§ **TASK STATEMENT**:
In the rows below, convert every line from the one containing "aprofundem na cultura" through the one containing "10.4). A verdadeira fé não teme conhecer.", both included, into a JSON list of strings with one string per line. Leave out any blank lines.

....

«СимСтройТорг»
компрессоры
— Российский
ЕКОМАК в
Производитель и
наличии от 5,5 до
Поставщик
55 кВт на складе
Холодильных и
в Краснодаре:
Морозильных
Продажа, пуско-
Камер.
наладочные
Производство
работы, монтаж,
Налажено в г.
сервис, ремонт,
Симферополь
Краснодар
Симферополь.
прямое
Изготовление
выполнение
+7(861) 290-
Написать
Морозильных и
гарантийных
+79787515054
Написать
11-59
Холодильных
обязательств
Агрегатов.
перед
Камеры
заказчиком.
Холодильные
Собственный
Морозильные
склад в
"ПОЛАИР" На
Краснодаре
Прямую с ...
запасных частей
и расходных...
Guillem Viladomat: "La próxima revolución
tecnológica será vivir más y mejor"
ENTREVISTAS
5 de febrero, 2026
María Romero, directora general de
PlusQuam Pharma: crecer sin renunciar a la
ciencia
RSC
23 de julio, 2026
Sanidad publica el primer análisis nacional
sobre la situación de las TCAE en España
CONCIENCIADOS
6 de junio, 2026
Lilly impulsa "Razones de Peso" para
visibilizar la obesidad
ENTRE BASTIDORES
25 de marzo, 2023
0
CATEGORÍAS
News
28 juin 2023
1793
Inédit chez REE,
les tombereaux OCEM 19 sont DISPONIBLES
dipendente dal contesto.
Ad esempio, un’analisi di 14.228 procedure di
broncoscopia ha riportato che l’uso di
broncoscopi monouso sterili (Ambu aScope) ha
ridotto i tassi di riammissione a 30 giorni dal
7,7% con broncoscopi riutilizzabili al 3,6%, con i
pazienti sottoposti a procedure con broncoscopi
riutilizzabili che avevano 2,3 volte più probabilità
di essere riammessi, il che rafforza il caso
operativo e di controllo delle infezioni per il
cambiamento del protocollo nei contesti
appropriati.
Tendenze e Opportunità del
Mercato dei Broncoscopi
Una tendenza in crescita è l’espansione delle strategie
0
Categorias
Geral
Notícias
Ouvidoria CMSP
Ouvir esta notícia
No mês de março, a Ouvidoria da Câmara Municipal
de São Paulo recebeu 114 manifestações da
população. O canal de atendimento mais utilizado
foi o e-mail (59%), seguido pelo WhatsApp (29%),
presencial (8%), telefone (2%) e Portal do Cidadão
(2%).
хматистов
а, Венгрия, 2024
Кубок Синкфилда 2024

....

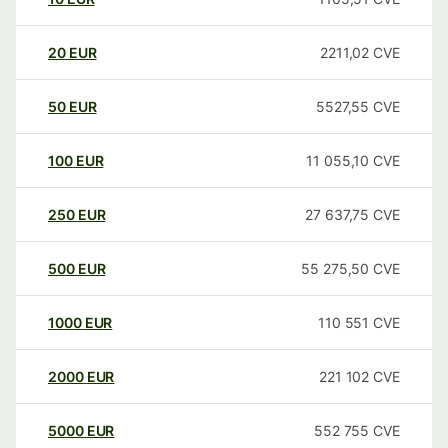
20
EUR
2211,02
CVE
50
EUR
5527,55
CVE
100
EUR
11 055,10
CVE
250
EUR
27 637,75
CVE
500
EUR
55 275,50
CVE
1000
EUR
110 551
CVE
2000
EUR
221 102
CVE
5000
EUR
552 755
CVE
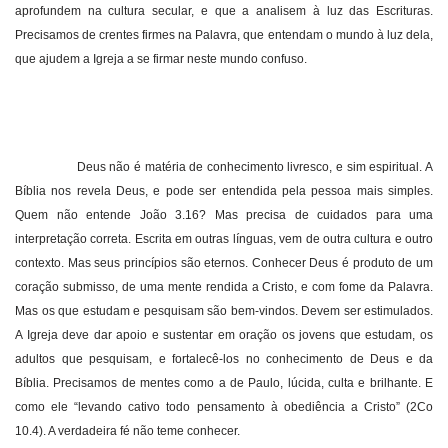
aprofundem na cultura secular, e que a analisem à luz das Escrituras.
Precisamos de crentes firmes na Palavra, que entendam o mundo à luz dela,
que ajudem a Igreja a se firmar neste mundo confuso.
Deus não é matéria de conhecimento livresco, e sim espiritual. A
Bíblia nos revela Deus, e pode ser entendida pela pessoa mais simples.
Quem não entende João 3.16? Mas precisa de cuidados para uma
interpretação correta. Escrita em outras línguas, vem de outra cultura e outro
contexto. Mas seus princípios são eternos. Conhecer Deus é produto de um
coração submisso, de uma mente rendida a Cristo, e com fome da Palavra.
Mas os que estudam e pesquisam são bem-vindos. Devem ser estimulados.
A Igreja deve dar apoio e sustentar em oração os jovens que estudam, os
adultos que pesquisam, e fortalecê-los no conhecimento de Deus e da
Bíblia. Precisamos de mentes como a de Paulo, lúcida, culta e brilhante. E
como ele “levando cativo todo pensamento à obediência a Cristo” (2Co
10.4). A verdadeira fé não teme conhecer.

....

§ **EXERCISE SOLUTION**:
[
  "aprofundem na cultura secular, e que a analisem à luz das Escrituras.",
  "Precisamos de crentes firmes na Palavra, que entendam o mundo à luz dela,",
  "que ajudem a Igreja a se firmar neste mundo confuso.",
  "Deus não é matéria de conhecimento livresco, e sim espiritual. A",
  "Bíblia nos revela Deus, e pode ser entendida pela pessoa mais simples.",
  "Quem não entende João 3.16? Mas precisa de cuidados para uma",
  "interpretação correta. Escrita em outras línguas, vem de outra cultura e outro",
  "contexto. Mas seus princípios são eternos. Conhecer Deus é produto de um",
  "coração submisso, de uma mente rendida a Cristo, e com fome da Palavra.",
  "Mas os que estudam e pesquisam são bem-vindos. Devem ser estimulados.",
  "A Igreja deve dar apoio e sustentar em oração os jovens que estudam, os",
  "adultos que pesquisam, e fortalecê-los no conhecimento de Deus e da",
  "Bíblia. Precisamos de mentes como a de Paulo, lúcida, culta e brilhante. E",
  "como ele “levando cativo todo pensamento à obediência a Cristo” (2Co",
  "10.4). A verdadeira fé não teme conhecer."
]